Jusqu’à la goutte d’eau. « Il y a eu une très grosse panne. Il a fallu 20 heures et deux techniciens pour réparer. Après j’ai dû reparamétrer deux fois toutes les mamelles. Ça a été une galère sans nom. » À bout, l’éleveur appelle son concessionnaire pour se sortir de cette situation. Il revend son robot et remet une salle de traite.
Depuis l'arrêt du robot, les vaches pâturent 300 j/an, je suis en bio et je fais de la vente directe.
« Depuis, je n’ai plus de problème de cellules. Arrêter le robot m’a amené à revoir tout le fonctionnement de mon exploitation, explique Tanguy Paranthoen. Depuis, les vaches pâturent 300 jours par an, je suis passé en bio, je fais de la vente directe. Je ne prends pas comme un échec d’avoir vendu le robot. Certes, ça m’a coûté de l’argent mais j’ai retrouvé le plaisir de faire mon boulot, de sortir du lait de qualité.

5 % des éleveurs équipés d'un robot de traite l'abandonnent
Dans 10 à 15 % des exploitations laitières, la traite est assurée par un robot. Ce choix est majoritaire pour les installations neuves. Pourtant, selon une étude MSA, 5 % des éleveurs équipés d'un robot de traite abandonnent leur outil pour revenir en salle de traite classique. « Ce n’est pas fréquent mais jamais anodin », reconnaît Hervé Quintin, responsable technique à BCEL Ouest.
Ce chiffre a tendance à baisser. « Il y en a moins qu’au début des robots », estime Jean Louis Poulet, spécialiste des installations de traite à l'Idele. La technologie des robots a beaucoup progressé, les SAV sont mieux organisés, les organismes de conseil ont plus de recul et de références, notamment sur les coûts et les charges annuelles.

========

▸ **TRAVAIL À FAIRE**:
1. Répondez aux questions suivantes d'après l'extrait sur les robots de traite :
(a) Combien d'heures et de techniciens la très grosse panne a-t-elle demandés ?
(b) Combien de jours par an les vaches pâturent-elles depuis l'arrêt du robot ?
(c) Selon l'étude MSA, quelle part des éleveurs équipés d'un robot de traite l'abandonnent ?
2. Relevez toutes les personnes citées nommément dans l'extrait sur les robots de traite.
3. Rédigez la suite de l'extrait sur les robots de traite en partant de sa dernière phrase.

▸ **DONNÉES FOURNIES**:
========

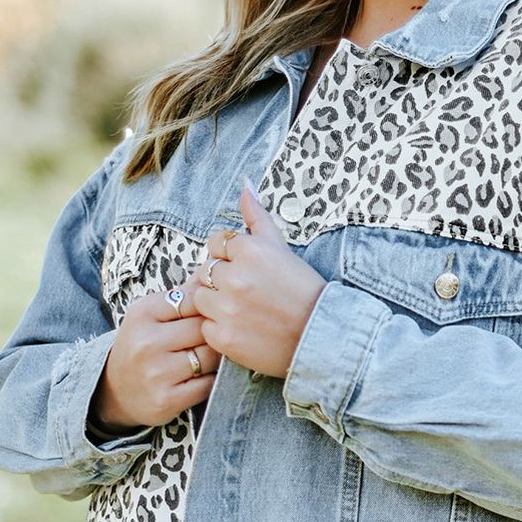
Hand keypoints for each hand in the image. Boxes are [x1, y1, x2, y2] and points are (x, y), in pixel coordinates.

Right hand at [90, 287, 220, 432]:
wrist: (115, 391)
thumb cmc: (142, 345)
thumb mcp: (151, 314)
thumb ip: (183, 295)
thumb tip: (212, 273)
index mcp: (143, 314)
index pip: (194, 299)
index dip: (209, 307)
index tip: (210, 314)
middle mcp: (147, 342)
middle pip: (204, 328)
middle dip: (215, 333)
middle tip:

========

▸ **CORRIGÉ DES EXERCICES**:
1.
(a) 20 heures et deux techniciens.
(b) 300 jours par an.
(c) 5 %.

2. Tanguy Paranthoen, Hervé Quintin, Jean Louis Poulet

3.
Mais alors, qu’est-ce qui amène certains éleveurs à arrêter la traite robotisée ?
Cahier des charges, pâturage, agrandissement : des projets pas toujours compatibles
Certains cahiers de charges, celui du Comté par exemple, interdisent la traite robotisée. Ce mode de traite n’est pas toujours adapté quand on veut aller vers un système très pâturant. Chez certains pourtant, le système fonctionne comme au Gaec des Onze écluses (35) qui a revu son parcellaire pour poursuivre le pâturage avec le robot.
Autre point non négligeable : en cas de hausse des effectifs. Avec un optimum technico-économique à 60/70 vaches par stalle, il y a des paliers d’investissement, qui ne cadrent pas forcément avec l’effectif du troupeau.
Un problème de temps de travail
Si le robot lève les contraintes physiques de la traite, il n’efface pas le travail d’astreinte et le temps à passer avec ses vaches. Quand on a misé sur un robot pour remplacer le temps de travail d’une personne, la déception et la surcharge peuvent s’installer. Il ne faut pas attendre de miracle en termes de temps de travail.
Ce n’est pas la durée mais l’organisation du travail d’astreinte que change un robot. Jean-Louis Poulet estime que « dans un tiers des cas, le passage au robot a permis de diminuer la charge de travail. Dans un autre tiers, le temps de travail est le même, il est juste réparti autrement. Enfin, certains éleveurs passent plus de temps, parce que les conditions n’étaient pas optimales pour un bon fonctionnement du robot. »
Un bon outil pour un animalier mais si c'est un moyen de fuir les vaches, ça ne marche pas.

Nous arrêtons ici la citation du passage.